Kazakhstani businessman

Andrey Dobrov is a businessman who has worked in the coal mining and banking industries. From 1991-2010, Dobrov was General Director of the Russian coal company Belon OJSC.

== Career ==
Dobrov's started his business with several video salons in Novosibirsk. Belon OJSC was founded in 1991. In 1998 he acquired the Belovskaya processing plant. In the early 2000s, coal mines were added to it.
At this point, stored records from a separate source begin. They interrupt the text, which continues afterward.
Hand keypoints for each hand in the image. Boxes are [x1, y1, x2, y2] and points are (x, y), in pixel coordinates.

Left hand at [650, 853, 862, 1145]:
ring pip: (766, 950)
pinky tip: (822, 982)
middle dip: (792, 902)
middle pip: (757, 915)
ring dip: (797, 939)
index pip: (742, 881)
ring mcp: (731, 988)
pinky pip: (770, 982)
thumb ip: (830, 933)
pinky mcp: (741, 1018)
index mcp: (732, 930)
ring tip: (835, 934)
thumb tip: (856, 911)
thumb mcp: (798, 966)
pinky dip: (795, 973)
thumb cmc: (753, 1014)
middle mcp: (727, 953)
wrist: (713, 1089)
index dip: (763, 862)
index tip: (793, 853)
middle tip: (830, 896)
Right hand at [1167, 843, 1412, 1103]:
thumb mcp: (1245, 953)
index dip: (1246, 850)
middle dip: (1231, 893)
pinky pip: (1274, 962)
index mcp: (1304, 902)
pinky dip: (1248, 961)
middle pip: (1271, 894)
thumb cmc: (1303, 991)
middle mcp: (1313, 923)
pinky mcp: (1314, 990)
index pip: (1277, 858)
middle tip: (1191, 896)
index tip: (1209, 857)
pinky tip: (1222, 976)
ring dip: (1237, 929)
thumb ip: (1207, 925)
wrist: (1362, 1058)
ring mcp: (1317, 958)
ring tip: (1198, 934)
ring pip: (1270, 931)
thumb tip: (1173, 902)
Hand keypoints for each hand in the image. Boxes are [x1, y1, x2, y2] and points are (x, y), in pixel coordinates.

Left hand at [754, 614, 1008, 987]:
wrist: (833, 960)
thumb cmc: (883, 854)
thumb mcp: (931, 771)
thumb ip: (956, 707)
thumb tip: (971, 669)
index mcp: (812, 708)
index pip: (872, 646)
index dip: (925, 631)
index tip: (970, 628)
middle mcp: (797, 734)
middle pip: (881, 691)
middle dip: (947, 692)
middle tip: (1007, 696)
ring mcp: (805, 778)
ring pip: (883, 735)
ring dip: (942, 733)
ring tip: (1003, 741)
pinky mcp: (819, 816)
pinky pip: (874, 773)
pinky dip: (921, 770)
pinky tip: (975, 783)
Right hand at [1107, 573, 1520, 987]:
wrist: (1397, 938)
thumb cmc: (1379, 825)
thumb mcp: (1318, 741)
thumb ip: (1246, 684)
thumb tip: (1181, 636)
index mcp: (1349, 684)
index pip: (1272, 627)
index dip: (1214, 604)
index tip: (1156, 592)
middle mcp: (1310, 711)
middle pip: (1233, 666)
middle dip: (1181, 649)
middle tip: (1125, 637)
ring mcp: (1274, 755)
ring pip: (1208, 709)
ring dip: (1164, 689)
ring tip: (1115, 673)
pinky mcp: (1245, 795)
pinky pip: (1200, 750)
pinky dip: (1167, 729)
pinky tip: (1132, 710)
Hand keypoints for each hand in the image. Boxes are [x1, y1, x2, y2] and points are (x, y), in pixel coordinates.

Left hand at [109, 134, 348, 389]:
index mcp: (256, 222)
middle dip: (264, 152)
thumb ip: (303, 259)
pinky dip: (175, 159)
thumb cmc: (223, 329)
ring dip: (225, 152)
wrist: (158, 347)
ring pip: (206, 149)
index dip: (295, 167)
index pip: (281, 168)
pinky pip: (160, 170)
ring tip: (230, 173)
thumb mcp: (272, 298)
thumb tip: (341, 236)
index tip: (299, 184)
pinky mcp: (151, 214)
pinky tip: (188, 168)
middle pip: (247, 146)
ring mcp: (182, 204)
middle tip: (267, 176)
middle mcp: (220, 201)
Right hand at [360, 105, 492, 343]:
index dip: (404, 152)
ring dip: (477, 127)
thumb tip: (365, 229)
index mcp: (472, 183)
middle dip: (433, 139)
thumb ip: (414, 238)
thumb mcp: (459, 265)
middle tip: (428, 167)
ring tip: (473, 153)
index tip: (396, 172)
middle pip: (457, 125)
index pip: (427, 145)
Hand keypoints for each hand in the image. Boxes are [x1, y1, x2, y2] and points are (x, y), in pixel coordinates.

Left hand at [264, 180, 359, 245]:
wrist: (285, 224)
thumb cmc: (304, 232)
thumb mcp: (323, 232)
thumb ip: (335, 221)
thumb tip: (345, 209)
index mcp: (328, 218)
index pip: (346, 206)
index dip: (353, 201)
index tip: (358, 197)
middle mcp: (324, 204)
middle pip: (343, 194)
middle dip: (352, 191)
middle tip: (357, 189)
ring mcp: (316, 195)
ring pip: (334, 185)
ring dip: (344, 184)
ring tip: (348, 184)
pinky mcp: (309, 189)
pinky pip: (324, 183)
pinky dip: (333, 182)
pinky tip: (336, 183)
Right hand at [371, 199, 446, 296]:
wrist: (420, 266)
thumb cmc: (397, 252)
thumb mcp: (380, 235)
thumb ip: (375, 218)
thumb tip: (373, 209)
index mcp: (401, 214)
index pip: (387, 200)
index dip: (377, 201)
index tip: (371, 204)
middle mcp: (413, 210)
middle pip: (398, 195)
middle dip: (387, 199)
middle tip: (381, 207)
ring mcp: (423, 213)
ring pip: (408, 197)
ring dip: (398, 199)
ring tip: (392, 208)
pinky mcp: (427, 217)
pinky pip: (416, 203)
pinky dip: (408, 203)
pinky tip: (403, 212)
In 2002 Dobrov became a president of the Belon OJSC.

In 2006, Belon OJSC began to sell shares on the Russian stock market.

In 2008-2009, he sold 82.6% of the coal company Belon OJSC to the Magnitogorsk Iron and Steel Works for more than $500 million. In March 2009, he bought out more than 97% of shares of CB Belon LLC, and took over as chairman of the board of directors of CB Belon LLC. In 2010, he terminated his powers as General Director of OJSC Belon.

Since 2010, he has been engaged in the development of the bank, OOO KB "Vzaimodeistvie".

His net worth has been estimated to be $550M by Forbes, leading to a ranking of 162nd richest businessman in Russia in 2011, and then 182nd place in 2020.

In 2021, A. Dobrov acts as a beneficiary, a private investor and develops his company Dobrov & Family Group.

== Personal life ==
He is married and has three children.